DOCUMENT SEGMENT:
^^^^^^^^

Likewise, we have \(\mathbb{B}\mathbb{C}=\mathbb {C}\left( {\textbf{j}} \right) +{\textbf{i}}\mathbb {C}\left( {\textbf{j}} \right) \). Moreover, if we consider \(z_1=x_1+{\textbf{i}}y_1\) and \(z_2 =x_2 +{\textbf{i}}x_2\), with \(x_1, y_1, x_2, y_2 \in \mathbb {R}\), we have the following alternative form of presenting a bicomplex number

$$\begin{aligned} Z \,=z_1 +{\textbf{j}}z_2 \,=x_1 +{\textbf{i}}y_1 +{\textbf{j}}x_2 +{\textbf{k}}y_2. \end{aligned}$$

The structure of \(\mathbb{B}\mathbb{C}\) suggest three possible conjugations on \(\mathbb{B}\mathbb{C}\):

  • the bar-conjugation: \({\overline{Z}} ={\overline{z}}_1 +{\textbf{j}}{\overline{z}}_2\);

  • the \(\dagger \)-conjugation: \(Z^\dagger =z_1-{\textbf{j}}z_2\);

  • the \(*\)-conjugation: \(Z^*=\overline{Z^\dagger } =\left( {\overline{Z}} \right) ^\dagger ={\overline{z}}_1 -{\textbf{j}}{\overline{z}}_2\),

where \({\overline{z}}_1\) and \({\overline{z}}_2\) are usual complex conjugates to \(z_1, z_2 \in \mathbb {C}\left( i \right) \). The euclidian norm of a bicomplex number Z on \(\mathbb{B}\mathbb{C}\), when it is seen as

$$\begin{aligned} \mathbb {C}^2\left( {\textbf{i}} \right) \,:=\mathbb {C}\left( {\textbf{i}} \right) \times \mathbb {C}\left( {\textbf{i}} \right) \,:=\left\{ \left( z_1,z_2 \right) : \,z_1 +{\textbf{j}}z_2 \in \mathbb{B}\mathbb{C}\right\} \end{aligned}$$

or as

$$\begin{aligned} \mathbb {R}^4 =\left\{ \left( x_1, y_1, x_2, y_2 \right) : \, \left( x_1 +{\textbf{i}}y_1 \right) +{\textbf{j}}\left( x_2+{\textbf{i}}y_2 \right) \in \mathbb{B}\mathbb{C}\right\} \end{aligned}$$

is given by

$$\begin{aligned} \left\| Z\right\| =\sqrt{\left| z_1\right| ^2 +\left| z_2\right| ^2} = \sqrt{x_1^2 +y_1^2 +x_2^2 +y_2^2}. \end{aligned}$$
(2.1)

^^^^^^^^

RECORDS SUPPLIED:
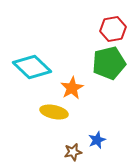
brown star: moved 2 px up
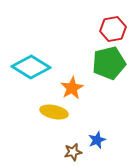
cyan diamond: moved 1 px left; rotated 12 degrees counterclockwise
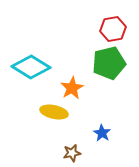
blue star: moved 5 px right, 7 px up; rotated 18 degrees counterclockwise
brown star: moved 1 px left, 1 px down
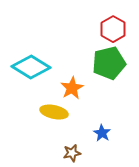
red hexagon: rotated 20 degrees counterclockwise
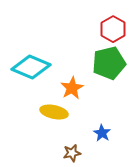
cyan diamond: rotated 9 degrees counterclockwise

^^^^^^^^

DO THIS: Reproduce the whole passage on bicomplex numbers above word for word, without changing any symbol or formula.

FINAL ANSWER:
Likewise, we have \(\mathbb{B}\mathbb{C}=\mathbb {C}\left( {\textbf{j}} \right) +{\textbf{i}}\mathbb {C}\left( {\textbf{j}} \right) \). Moreover, if we consider \(z_1=x_1+{\textbf{i}}y_1\) and \(z_2 =x_2 +{\textbf{i}}x_2\), with \(x_1, y_1, x_2, y_2 \in \mathbb {R}\), we have the following alternative form of presenting a bicomplex number

$$\begin{aligned} Z \,=z_1 +{\textbf{j}}z_2 \,=x_1 +{\textbf{i}}y_1 +{\textbf{j}}x_2 +{\textbf{k}}y_2. \end{aligned}$$

The structure of \(\mathbb{B}\mathbb{C}\) suggest three possible conjugations on \(\mathbb{B}\mathbb{C}\):

  • the bar-conjugation: \({\overline{Z}} ={\overline{z}}_1 +{\textbf{j}}{\overline{z}}_2\);

  • the \(\dagger \)-conjugation: \(Z^\dagger =z_1-{\textbf{j}}z_2\);

  • the \(*\)-conjugation: \(Z^*=\overline{Z^\dagger } =\left( {\overline{Z}} \right) ^\dagger ={\overline{z}}_1 -{\textbf{j}}{\overline{z}}_2\),

where \({\overline{z}}_1\) and \({\overline{z}}_2\) are usual complex conjugates to \(z_1, z_2 \in \mathbb {C}\left( i \right) \). The euclidian norm of a bicomplex number Z on \(\mathbb{B}\mathbb{C}\), when it is seen as

$$\begin{aligned} \mathbb {C}^2\left( {\textbf{i}} \right) \,:=\mathbb {C}\left( {\textbf{i}} \right) \times \mathbb {C}\left( {\textbf{i}} \right) \,:=\left\{ \left( z_1,z_2 \right) : \,z_1 +{\textbf{j}}z_2 \in \mathbb{B}\mathbb{C}\right\} \end{aligned}$$

or as

$$\begin{aligned} \mathbb {R}^4 =\left\{ \left( x_1, y_1, x_2, y_2 \right) : \, \left( x_1 +{\textbf{i}}y_1 \right) +{\textbf{j}}\left( x_2+{\textbf{i}}y_2 \right) \in \mathbb{B}\mathbb{C}\right\} \end{aligned}$$

is given by

$$\begin{aligned} \left\| Z\right\| =\sqrt{\left| z_1\right| ^2 +\left| z_2\right| ^2} = \sqrt{x_1^2 +y_1^2 +x_2^2 +y_2^2}. \end{aligned}$$
(2.1)